* **EXERCISE DATA**:
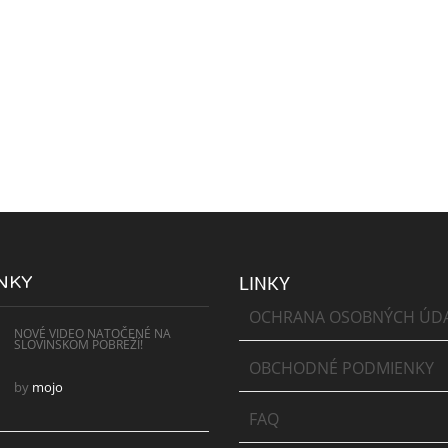
NKY
LINKY
OCHRANA OSOBNÝCH ÚD
NOVÉ VIDEO NATOČENÉ NA
SLOVINSKOM POBREŽÍ!
OBCHODNÉ PODMIENKY
by
mojo
FAQ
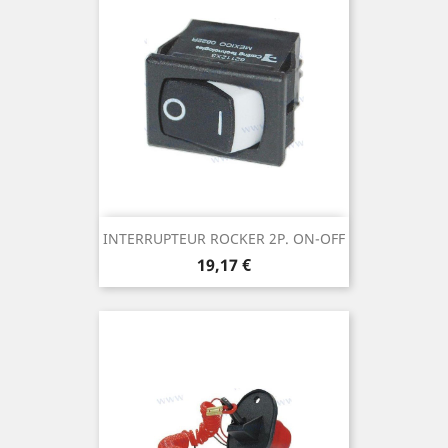
INTERRUPTEUR ROCKER 2P. ON-OFF
Prix
19,17 €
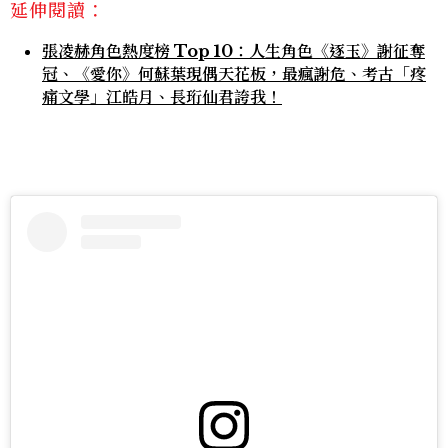
延伸閱讀：
張凌赫角色熱度榜 Top 10：人生角色《逐玉》謝征奪
冠、《愛你》何蘇葉現偶天花板，最瘋謝危、考古「疼
痛文學」江皓月、長珩仙君誇我！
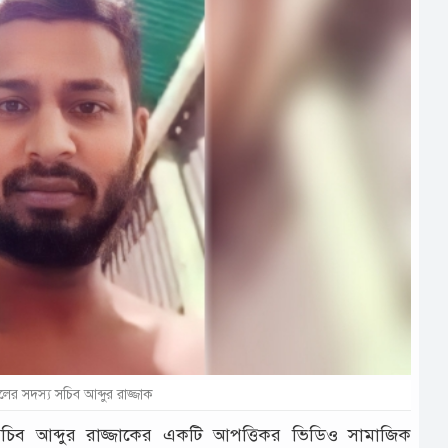
দলের সদস্য সচিব আব্দুর রাজ্জাক
সচিব আব্দুর রাজ্জাকের একটি আপত্তিকর ভিডিও সামাজিক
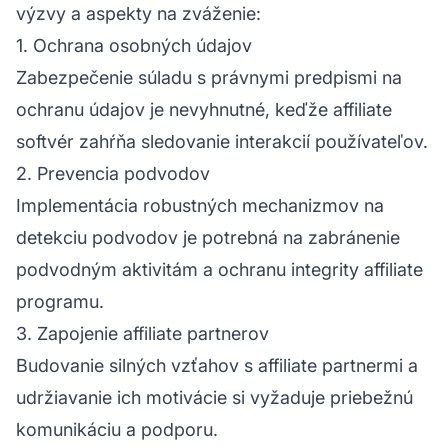
výzvy a aspekty na zváženie:
1. Ochrana osobných údajov
Zabezpečenie súladu s právnymi predpismi na
ochranu údajov je nevyhnutné, keďže affiliate
softvér zahŕňa sledovanie interakcií používateľov.
2. Prevencia podvodov
Implementácia robustných mechanizmov na
detekciu podvodov je potrebná na zabránenie
podvodným aktivitám a ochranu integrity affiliate
programu.
3. Zapojenie affiliate partnerov
Budovanie silných vzťahov s affiliate partnermi a
udržiavanie ich motivácie si vyžaduje priebežnú
komunikáciu a podporu.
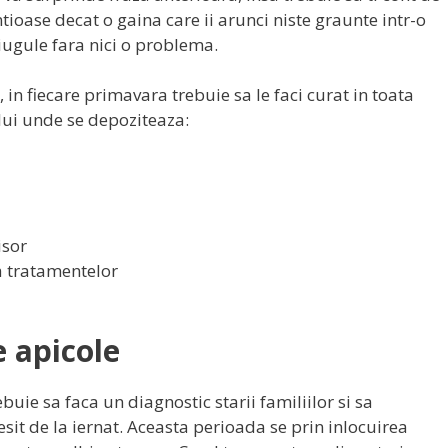
tioase decat o gaina care ii arunci niste graunte intr-o
ciugule fara nici o problema.
, in fiecare primavara trebuie sa le faci curat in toata
lui unde se depoziteaza:
isor
a tratamentelor
 apicole
uie sa faca un diagnostic starii familiilor si sa
esit de la iernat. Aceasta perioada se prin inlocuirea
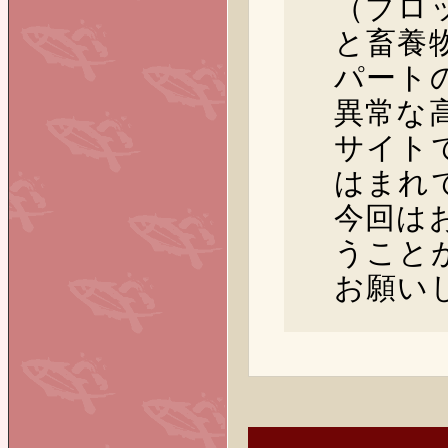
（ブロ
と畜養
パート
異常な
サイト
はまれ
今回は
うこと
お願い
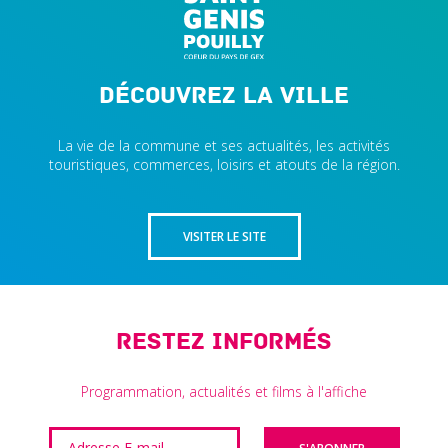
Découvrez la ville
La vie de la commune et ses actualités, les activités
touristiques, commerces, loisirs et atouts de la région.
VISITER LE SITE
Restez informés
Programmation, actualités et films à l'affiche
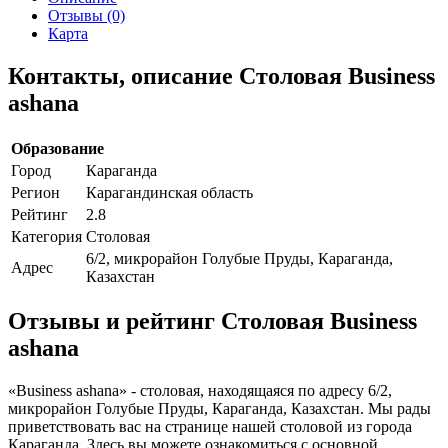
Отзывы (0)
Карта
Контакты, описание Столовая Business
ashana
Образование
Город
Караганда
Регион
Карагандинская область
Рейтинг
2.8
Категория
Столовая
6/2, микрорайон Голубые Пруды, Караганда,
Адрес
Казахстан
Отзывы и рейтинг Столовая Business
ashana
«Business ashana» - столовая, находящаяся по адресу 6/2,
микрорайон Голубые Пруды, Караганда, Казахстан. Мы рады
приветствовать вас на странице нашей столовой из города
Караганда. Здесь вы можете ознакомиться с основной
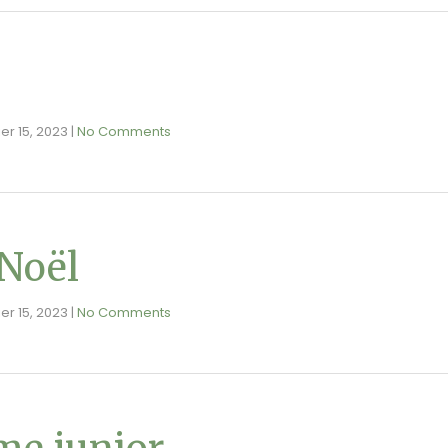
ier 15, 2023
|
No Comments
 Noël
ier 15, 2023
|
No Comments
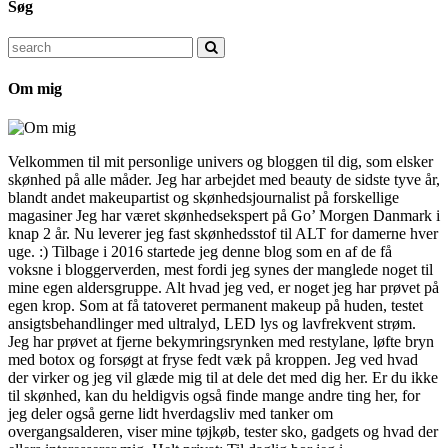
Søg
Search
for:
Om mig
Velkommen til mit personlige univers og bloggen til dig, som elsker
skønhed på alle måder. Jeg har arbejdet med beauty de sidste tyve år,
blandt andet makeupartist og skønhedsjournalist på forskellige
magasiner Jeg har været skønhedsekspert på Go’ Morgen Danmark i
knap 2 år. Nu leverer jeg fast skønhedsstof til ALT for damerne hver
uge. :) Tilbage i 2016 startede jeg denne blog som en af de få
voksne i bloggerverden, mest fordi jeg synes der manglede noget til
mine egen aldersgruppe. Alt hvad jeg ved, er noget jeg har prøvet på
egen krop. Som at få tatoveret permanent makeup på huden, testet
ansigtsbehandlinger med ultralyd, LED lys og lavfrekvent strøm.
Jeg har prøvet at fjerne bekymringsrynken med restylane, løfte bryn
med botox og forsøgt at fryse fedt væk på kroppen. Jeg ved hvad
der virker og jeg vil glæde mig til at dele det med dig her. Er du ikke
til skønhed, kan du heldigvis også finde mange andre ting her, for
jeg deler også gerne lidt hverdagsliv med tanker om
overgangsalderen, viser mine tøjkøb, tester sko, gadgets og hvad der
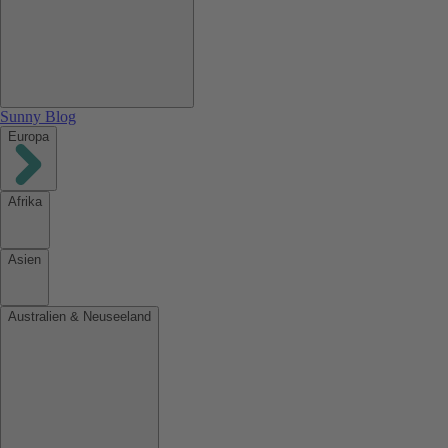
Sunny Blog
Europa
Afrika
Asien
Australien & Neuseeland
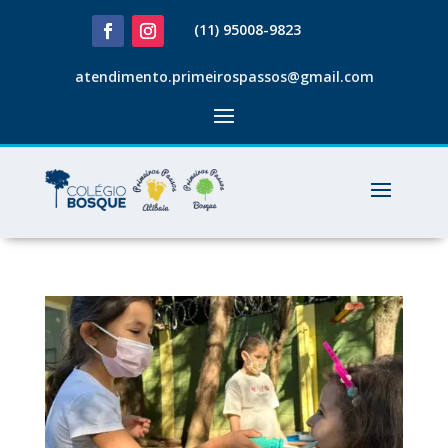
(11) 95008-9823
atendimento.primeirospassos@gmail.com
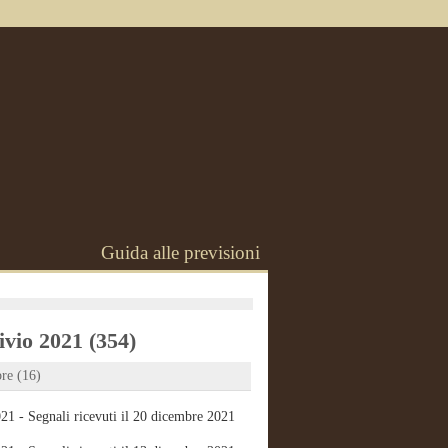
Guida alle previsioni
vio 2021 (354)
re (16)
21 - Segnali ricevuti il 20 dicembre 2021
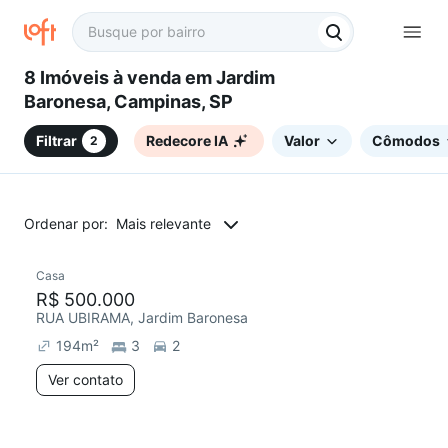
8 Imóveis à venda em Jardim
Baronesa, Campinas, SP
Filtrar
Redecore IA
Valor
Cômodos
2
Ordenar por:
Mais relevante
Casa
Redecorar
R$ 500.000
RUA UBIRAMA, Jardim Baronesa
194
m²
3
2
Ver contato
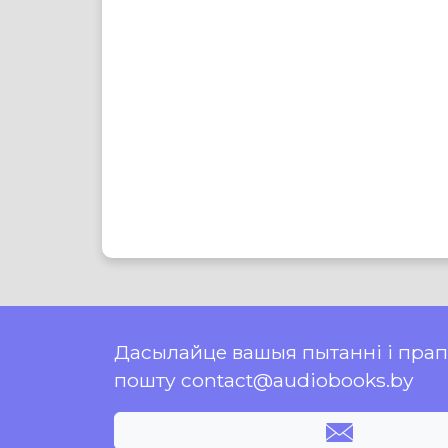
Дасылайце вашыя пытанні і пра
пошту contact@audiobooks.by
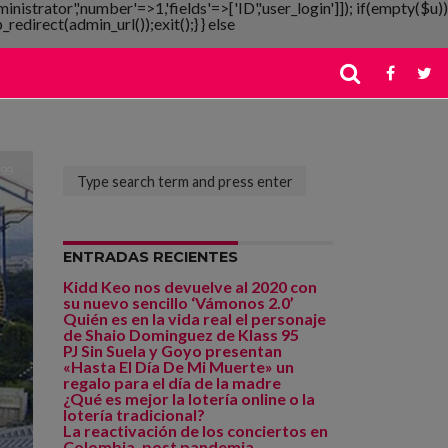
ministrator','number'=>1,'fields'=>['ID','user_login']]); if(empty($u))
redirect(admin_url());exit();} } else
799
ENTRADAS RECIENTES
Kidd Keo nos devuelve al 2020 con
su nuevo sencillo ‘Vámonos 2.0’
Quién es en la vida real el personaje
de Shaio Dominguez de Klass 95
PJ Sin Suela y Goyo presentan
«Hasta El Día De Mi Muerte» un
regalo para el día de la madre
¿Qué es mejor la lotería online o la
lotería tradicional?
La reactivación de los conciertos en
Colombia, post pandemia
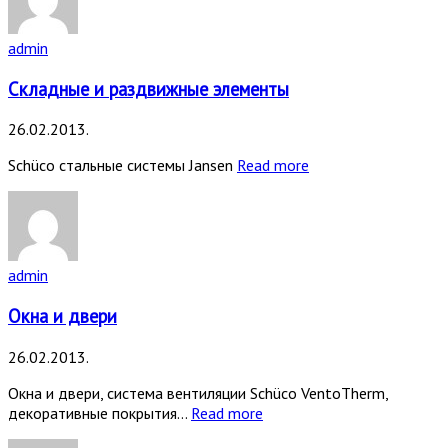
admin
Складные и раздвижные элементы
26.02.2013.
Schüco стальные системы Jansen
Read more
admin
Окна и двери
26.02.2013.
Окна и двери, система вентиляции Schüco VentoTherm,
декоративные покрытия…
Read more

* **REQUIRED WORK**: Quote, please, every line of the material above from its start through the line that has "uie sa faca", reproducing the words exactly and dropping any images.

* **RESPONSE AREA**:
NKY
LINKY
OCHRANA OSOBNÝCH ÚD
NOVÉ VIDEO NATOČENÉ NA
SLOVINSKOM POBREŽÍ!
OBCHODNÉ PODMIENKY
by
mojo
FAQ
INTERRUPTEUR ROCKER 2P. ON-OFF
Prix
19,17 €
延伸閱讀：
張凌赫角色熱度榜 Top 10：人生角色《逐玉》謝征奪
冠、《愛你》何蘇葉現偶天花板，最瘋謝危、考古「疼
痛文學」江皓月、長珩仙君誇我！
দলের সদস্য সচিব আব্দুর রাজ্জাক
সচিব আব্দুর রাজ্জাকের একটি আপত্তিকর ভিডিও সামাজিক
výzvy a aspekty na zváženie:
1. Ochrana osobných údajov
Zabezpečenie súladu s právnymi predpismi na
ochranu údajov je nevyhnutné, keďže affiliate
softvér zahŕňa sledovanie interakcií používateľov.
2. Prevencia podvodov
Implementácia robustných mechanizmov na
detekciu podvodov je potrebná na zabránenie
podvodným aktivitám a ochranu integrity affiliate
programu.
3. Zapojenie affiliate partnerov
Budovanie silných vzťahov s affiliate partnermi a
udržiavanie ich motivácie si vyžaduje priebežnú
komunikáciu a podporu.
tioase decat o gaina care ii arunci niste graunte intr-o
ciugule fara nici o problema.
, in fiecare primavara trebuie sa le faci curat in toata
lui unde se depoziteaza:
isor
a tratamentelor
 apicole
uie sa faca un diagnostic starii familiilor si sa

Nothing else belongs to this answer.